For the most part, elderly people who live in nursing homes and assisted living facilities are there because they are unable to properly take care of themselves. They typically need “around the clock” assistance, and in some cases require frequent medical attention. They are dependent upon, and rely almost exclusively on, nursing home staff to facilitate their care. That is why it is completely unfathomable that nursing home abuse and neglect takes place in Chicago and in cities across the country. If you are concerned that a loved one is, or has been subjected to, nursing home abuse or neglect, it is important to contact a local attorney experienced in such matters to help you understand your rights and protect your loved one.
Unfortunately, Genevieve Klimczak, a 91 year-old Alzheimer’s patient, did not receive the proper care she deserved, and froze to death outside the doors of the nursing facility where she lived. According to a complaint filed by her nephew Donald Lorenz, the special administrator of Klimczak’s estate, she was an Alzheimer’s patient and a resident of the McHenry Villa retirement community (also known as the Fox River Retirement Center). Last February, Klimczak went out an exit door near her room and was unable to get back into the building. According to a Northwest Herald article, the charges allege that Klimczak was able to wander without supervision, leave her room and exit out of a one-way, self-locking door.
The most distressing part of this story is that she was not discovered for more than 12 hours, still outside the building and frozen to death on the sidewalk. It was reported to be as cold as seven degrees that night. The wrongful death lawsuit brought on Klimczak’s behalf asserts that the facility did not have an alarm or security cameras and did not follow through with its promise to maintain 24-hour security for its residents. Specifically, the complaint alleged that the defendant knew or should have known that Klimczak suffered from Alzheimer’s disease and was unable to care for herself. Lorenz claimed that defendants failed to maintain a safe environment and that the facility was not properly managed, resulting in his aunt’s death.

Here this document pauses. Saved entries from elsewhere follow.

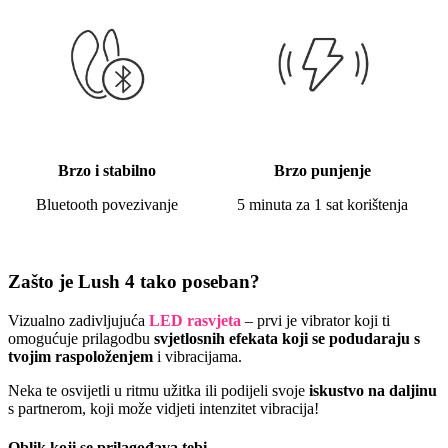
Brzo i stabilno
Brzo punjenje
Bluetooth povezivanje
5 minuta za 1 sat korištenja
Zašto je Lush 4 tako poseban?
Vizualno zadivljujuća
LED rasvjeta
– prvi je vibrator koji ti
omogućuje prilagodbu
svjetlosnih efekata koji se podudaraju s
tvojim raspoloženjem
i vibracijama.
Neka te osvijetli u ritmu užitka ili podijeli svoje
iskustvo na daljinu
s partnerom, koji može vidjeti intenzitet vibracija!
Oblik koji se prilagođava tebi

Klimczak did not have any children of her own, but according to an article on NBCChicago.com, her niece and two nephews treated her like their own mother. The complaint alleges that the family has experienced anguish, grief and sorrow, and that they have been deprived of the companionship, society, love and affection of their aunt.
As our country’s population is aging, there will continue to be an increase in nursing home residents. The Illinois Nursing Home Care Act guarantees nursing home residents certain rights, and most significantly in this case, to be free from abuse and neglect. Despite such laws, there continue to be violations that threaten the care of the elderly. As of last year, Illinois State Representative, Kelly Cassidy, proposed nursing home safety reforms to curtail the increasing number of nursing home resident deaths and neglect, among other things. Cassidy reported that more than one in three Chicago-area nursing home residents live in understaffed facilities. She further stated that the city needs new legislation to strengthen quality of care standards for nursing home residents.